INSTRUCTION: Copy the rows below verbatim, from the line containing "INPUT: image. TARGET: left" through the last row.

DATASET RECORDS:

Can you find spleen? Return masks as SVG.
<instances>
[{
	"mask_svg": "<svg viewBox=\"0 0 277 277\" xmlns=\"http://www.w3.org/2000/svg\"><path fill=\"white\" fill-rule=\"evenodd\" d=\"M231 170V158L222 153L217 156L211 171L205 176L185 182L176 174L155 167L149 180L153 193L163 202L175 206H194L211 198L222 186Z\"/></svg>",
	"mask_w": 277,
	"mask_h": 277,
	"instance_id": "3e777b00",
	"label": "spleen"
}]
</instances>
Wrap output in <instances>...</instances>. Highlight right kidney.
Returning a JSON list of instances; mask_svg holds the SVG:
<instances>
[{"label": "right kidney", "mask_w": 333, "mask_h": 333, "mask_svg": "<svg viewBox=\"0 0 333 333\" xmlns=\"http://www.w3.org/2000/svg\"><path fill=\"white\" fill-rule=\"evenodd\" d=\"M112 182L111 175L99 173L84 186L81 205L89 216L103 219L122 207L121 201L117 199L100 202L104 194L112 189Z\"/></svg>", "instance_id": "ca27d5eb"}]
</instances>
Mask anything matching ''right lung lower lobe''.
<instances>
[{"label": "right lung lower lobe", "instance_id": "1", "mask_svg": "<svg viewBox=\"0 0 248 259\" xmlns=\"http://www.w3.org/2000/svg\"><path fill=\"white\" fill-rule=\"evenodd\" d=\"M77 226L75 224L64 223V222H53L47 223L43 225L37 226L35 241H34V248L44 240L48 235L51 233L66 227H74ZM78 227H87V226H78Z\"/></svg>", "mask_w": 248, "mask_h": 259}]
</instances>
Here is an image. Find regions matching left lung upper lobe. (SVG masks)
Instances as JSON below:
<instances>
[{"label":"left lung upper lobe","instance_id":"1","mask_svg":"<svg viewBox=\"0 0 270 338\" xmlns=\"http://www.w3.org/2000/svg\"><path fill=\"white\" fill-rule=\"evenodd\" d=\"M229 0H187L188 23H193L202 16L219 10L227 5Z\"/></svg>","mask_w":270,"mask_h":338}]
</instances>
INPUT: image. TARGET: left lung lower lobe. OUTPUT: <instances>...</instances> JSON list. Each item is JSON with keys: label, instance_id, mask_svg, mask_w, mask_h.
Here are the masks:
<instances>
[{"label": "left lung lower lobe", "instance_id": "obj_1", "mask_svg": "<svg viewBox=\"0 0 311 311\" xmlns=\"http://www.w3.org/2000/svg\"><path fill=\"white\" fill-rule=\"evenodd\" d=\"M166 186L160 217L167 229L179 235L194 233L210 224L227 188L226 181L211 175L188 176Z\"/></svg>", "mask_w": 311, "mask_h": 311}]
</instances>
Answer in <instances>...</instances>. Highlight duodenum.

WRITTEN ANSWER:
INPUT: image. TARGET: left lung lower lobe. OUTPUT: <instances>...</instances> JSON list. Each item is JSON with keys: label, instance_id, mask_svg, mask_w, mask_h.
Here are the masks:
<instances>
[{"label": "left lung lower lobe", "instance_id": "obj_1", "mask_svg": "<svg viewBox=\"0 0 311 311\" xmlns=\"http://www.w3.org/2000/svg\"><path fill=\"white\" fill-rule=\"evenodd\" d=\"M166 186L160 217L167 229L179 235L194 233L210 224L227 188L226 181L211 175L188 176Z\"/></svg>", "mask_w": 311, "mask_h": 311}]
</instances>
Answer in <instances>...</instances>. Highlight duodenum.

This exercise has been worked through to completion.